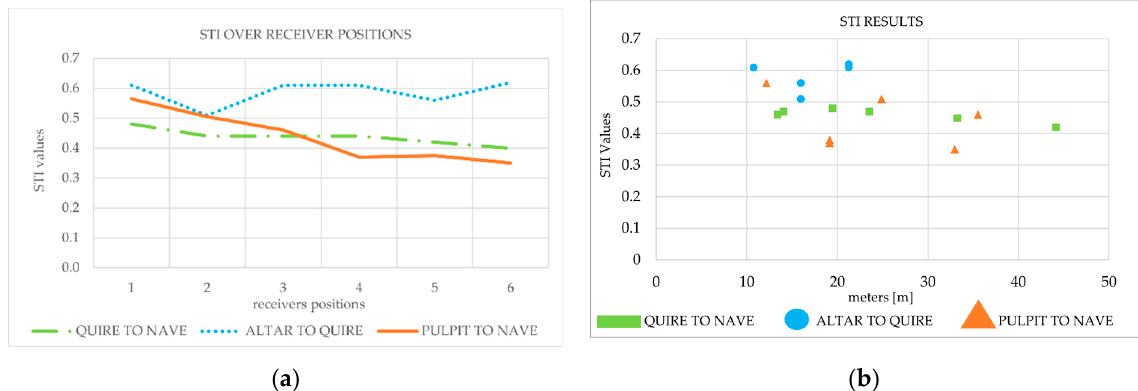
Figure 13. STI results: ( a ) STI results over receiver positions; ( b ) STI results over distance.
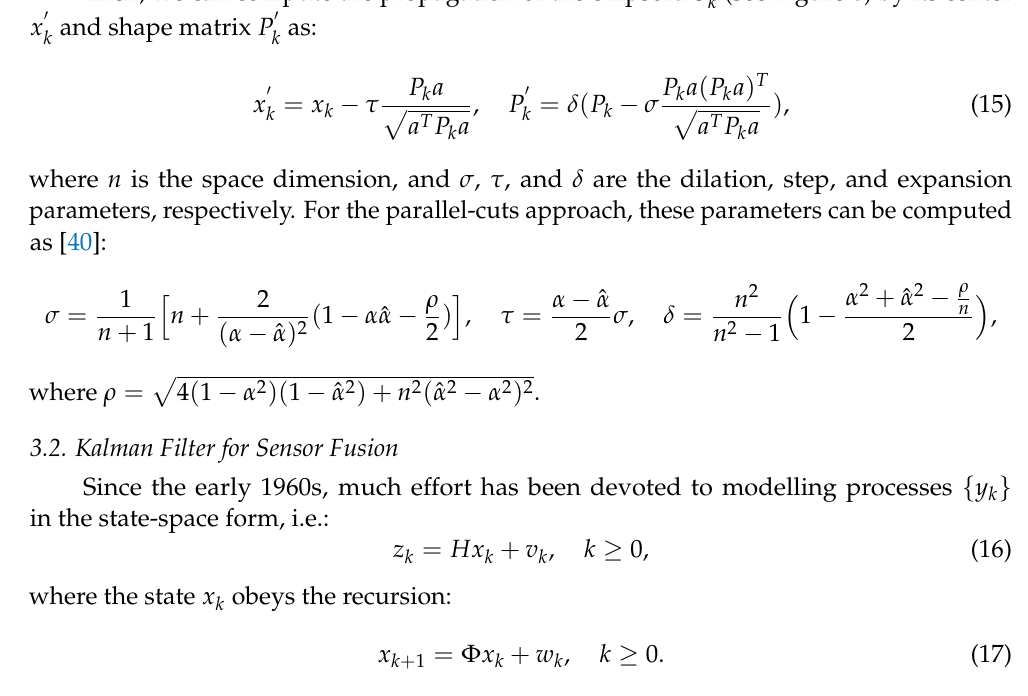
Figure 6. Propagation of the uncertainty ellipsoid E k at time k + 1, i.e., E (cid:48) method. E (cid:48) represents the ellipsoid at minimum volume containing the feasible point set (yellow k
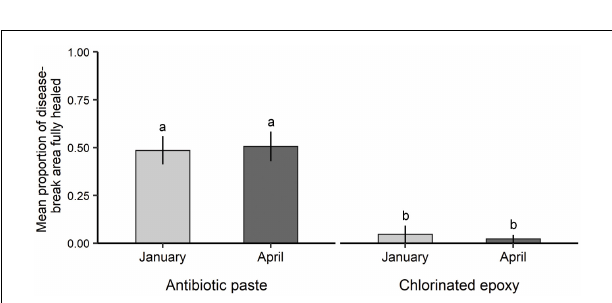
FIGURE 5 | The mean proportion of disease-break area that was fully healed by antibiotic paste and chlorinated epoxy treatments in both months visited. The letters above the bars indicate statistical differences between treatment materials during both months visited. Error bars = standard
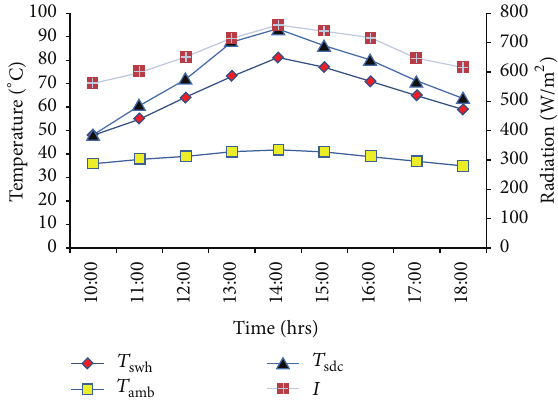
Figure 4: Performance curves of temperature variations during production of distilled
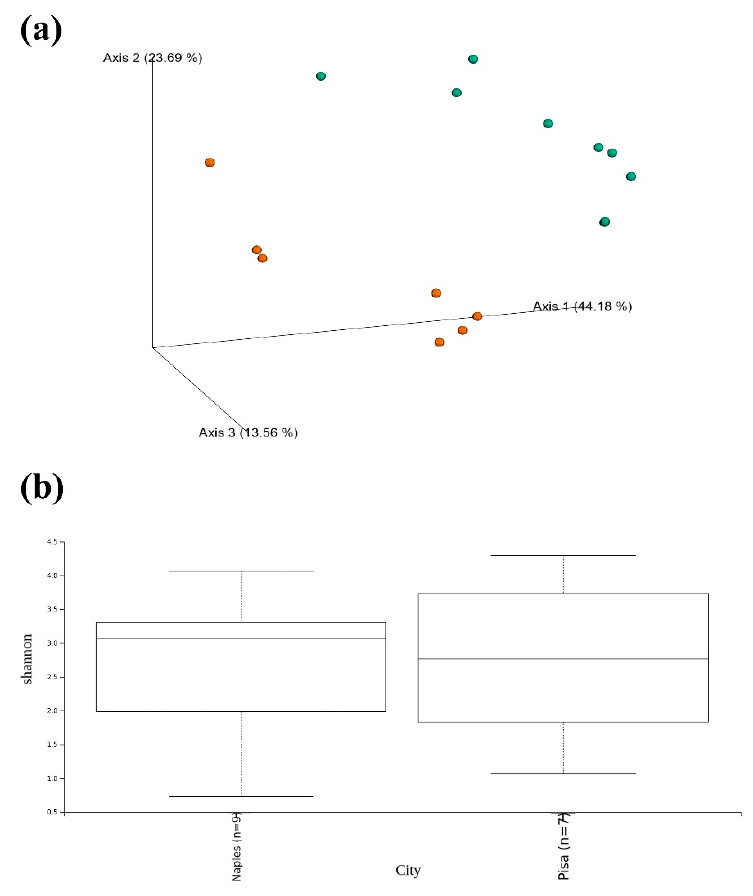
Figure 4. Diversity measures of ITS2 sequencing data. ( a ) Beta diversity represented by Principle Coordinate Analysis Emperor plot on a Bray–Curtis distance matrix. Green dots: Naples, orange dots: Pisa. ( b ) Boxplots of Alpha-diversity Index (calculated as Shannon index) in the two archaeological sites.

══════════

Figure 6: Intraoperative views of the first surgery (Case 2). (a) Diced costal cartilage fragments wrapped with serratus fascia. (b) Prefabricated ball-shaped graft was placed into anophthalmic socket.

══════════

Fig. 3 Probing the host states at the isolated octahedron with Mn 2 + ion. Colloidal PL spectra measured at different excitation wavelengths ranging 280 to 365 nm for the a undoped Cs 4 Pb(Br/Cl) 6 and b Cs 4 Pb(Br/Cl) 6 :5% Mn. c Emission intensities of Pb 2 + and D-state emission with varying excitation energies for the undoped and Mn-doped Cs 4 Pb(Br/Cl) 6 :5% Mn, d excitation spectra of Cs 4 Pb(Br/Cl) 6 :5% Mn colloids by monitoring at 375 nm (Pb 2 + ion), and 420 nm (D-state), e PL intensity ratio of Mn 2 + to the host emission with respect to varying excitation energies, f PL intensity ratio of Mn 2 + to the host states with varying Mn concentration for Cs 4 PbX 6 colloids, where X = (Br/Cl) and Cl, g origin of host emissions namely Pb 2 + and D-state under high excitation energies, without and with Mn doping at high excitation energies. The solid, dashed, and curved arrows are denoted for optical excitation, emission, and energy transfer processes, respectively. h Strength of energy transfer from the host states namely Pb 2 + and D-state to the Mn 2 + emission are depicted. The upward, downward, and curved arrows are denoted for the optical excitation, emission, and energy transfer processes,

══════════

What you need to do:
Beginning with the line holding "FIGURE 5 | The" in the material above, restate word for word each line through the line holding "Figure 4. Diversity", and exclude pictures.

Output for this exercise:
FIGURE 5 | The mean proportion of disease-break area that was fully healed by antibiotic paste and chlorinated epoxy treatments in both months visited. The letters above the bars indicate statistical differences between treatment materials during both months visited. Error bars = standard
Figure 4: Performance curves of temperature variations during production of distilled
Figure 4. Diversity measures of ITS2 sequencing data. ( a ) Beta diversity represented by Principle Coordinate Analysis Emperor plot on a Bray–Curtis distance matrix. Green dots: Naples, orange dots: Pisa. ( b ) Boxplots of Alpha-diversity Index (calculated as Shannon index) in the two archaeological sites.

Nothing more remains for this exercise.